▶ _Input data_:
#####
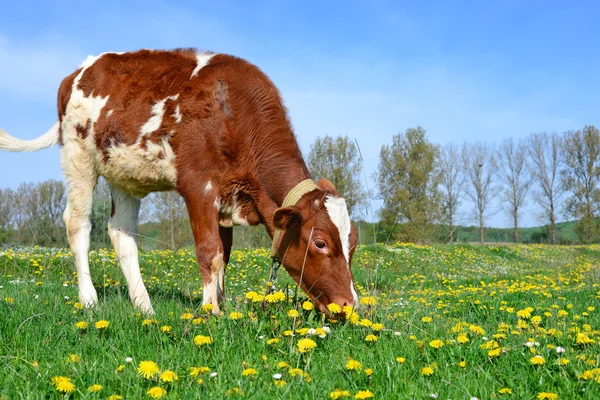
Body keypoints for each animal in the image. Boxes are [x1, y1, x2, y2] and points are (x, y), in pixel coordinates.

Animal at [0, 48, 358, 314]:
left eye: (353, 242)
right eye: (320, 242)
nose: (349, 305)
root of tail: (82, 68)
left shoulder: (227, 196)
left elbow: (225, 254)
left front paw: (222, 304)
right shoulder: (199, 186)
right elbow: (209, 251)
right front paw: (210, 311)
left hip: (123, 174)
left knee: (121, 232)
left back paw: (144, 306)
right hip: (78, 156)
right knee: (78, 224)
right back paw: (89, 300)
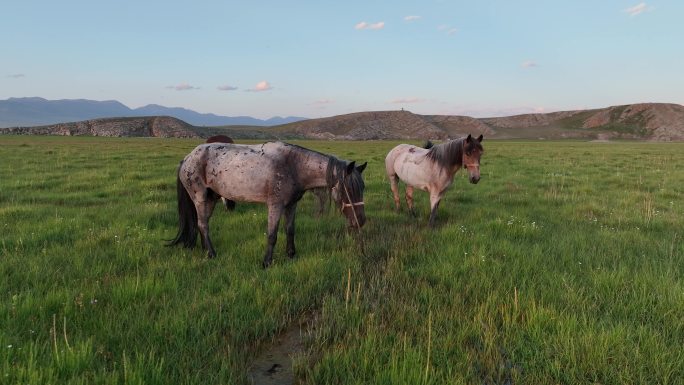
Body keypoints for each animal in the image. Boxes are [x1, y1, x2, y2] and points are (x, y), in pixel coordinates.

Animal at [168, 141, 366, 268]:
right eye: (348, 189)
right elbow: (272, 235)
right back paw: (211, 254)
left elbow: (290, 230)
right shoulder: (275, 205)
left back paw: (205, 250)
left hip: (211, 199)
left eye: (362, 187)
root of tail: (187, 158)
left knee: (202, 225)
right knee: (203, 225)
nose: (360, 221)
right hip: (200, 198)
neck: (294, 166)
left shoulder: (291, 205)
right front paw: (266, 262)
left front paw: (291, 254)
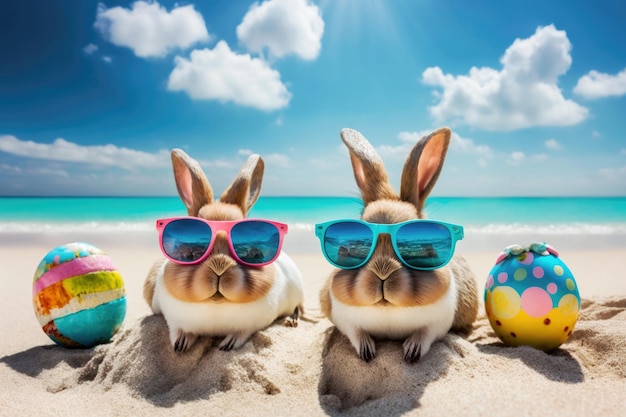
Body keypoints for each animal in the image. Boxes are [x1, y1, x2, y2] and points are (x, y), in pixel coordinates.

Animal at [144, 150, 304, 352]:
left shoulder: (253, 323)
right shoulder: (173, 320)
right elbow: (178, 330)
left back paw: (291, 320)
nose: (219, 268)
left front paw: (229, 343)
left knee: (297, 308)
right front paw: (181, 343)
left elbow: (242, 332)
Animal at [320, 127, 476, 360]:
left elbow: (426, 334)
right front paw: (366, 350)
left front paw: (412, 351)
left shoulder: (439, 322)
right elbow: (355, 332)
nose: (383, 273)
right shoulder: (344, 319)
#####
▶ _Task prompt_:
Everything above from the line with "right eye: (320, 242)" through the line with "left back paw: (291, 320)" should be retyped exactly, and nothing else; omit pictures.

▶ _Solution to this task_:
right eye: (320, 242)
nose: (349, 305)
root of tail: (82, 68)
left shoulder: (227, 196)
left elbow: (225, 254)
left front paw: (222, 304)
right shoulder: (199, 186)
right elbow: (209, 251)
right front paw: (210, 311)
left hip: (123, 174)
left knee: (121, 232)
left back paw: (144, 306)
right hip: (78, 156)
right knee: (78, 224)
right back paw: (89, 300)
Body keypoints for each animal in the image. Boxes are [x1, y1, x2, y2] and points are (x, y), in pixel coordinates.

Animal at [168, 141, 366, 268]:
right eye: (348, 189)
right elbow: (272, 235)
right back paw: (211, 254)
left elbow: (290, 230)
right shoulder: (275, 205)
left back paw: (205, 250)
left hip: (211, 199)
left eye: (362, 187)
root of tail: (187, 158)
left knee: (202, 225)
right knee: (203, 225)
nose: (360, 221)
right hip: (200, 198)
neck: (294, 166)
left shoulder: (291, 205)
right front paw: (266, 262)
left front paw: (291, 254)
Body keypoints for each animal in the image. Boxes are [x1, y1, x2, y2] and points are (x, y), in pixel coordinates.

Animal at [144, 150, 304, 352]:
left shoulder: (253, 323)
right shoulder: (173, 320)
right elbow: (178, 330)
left back paw: (291, 320)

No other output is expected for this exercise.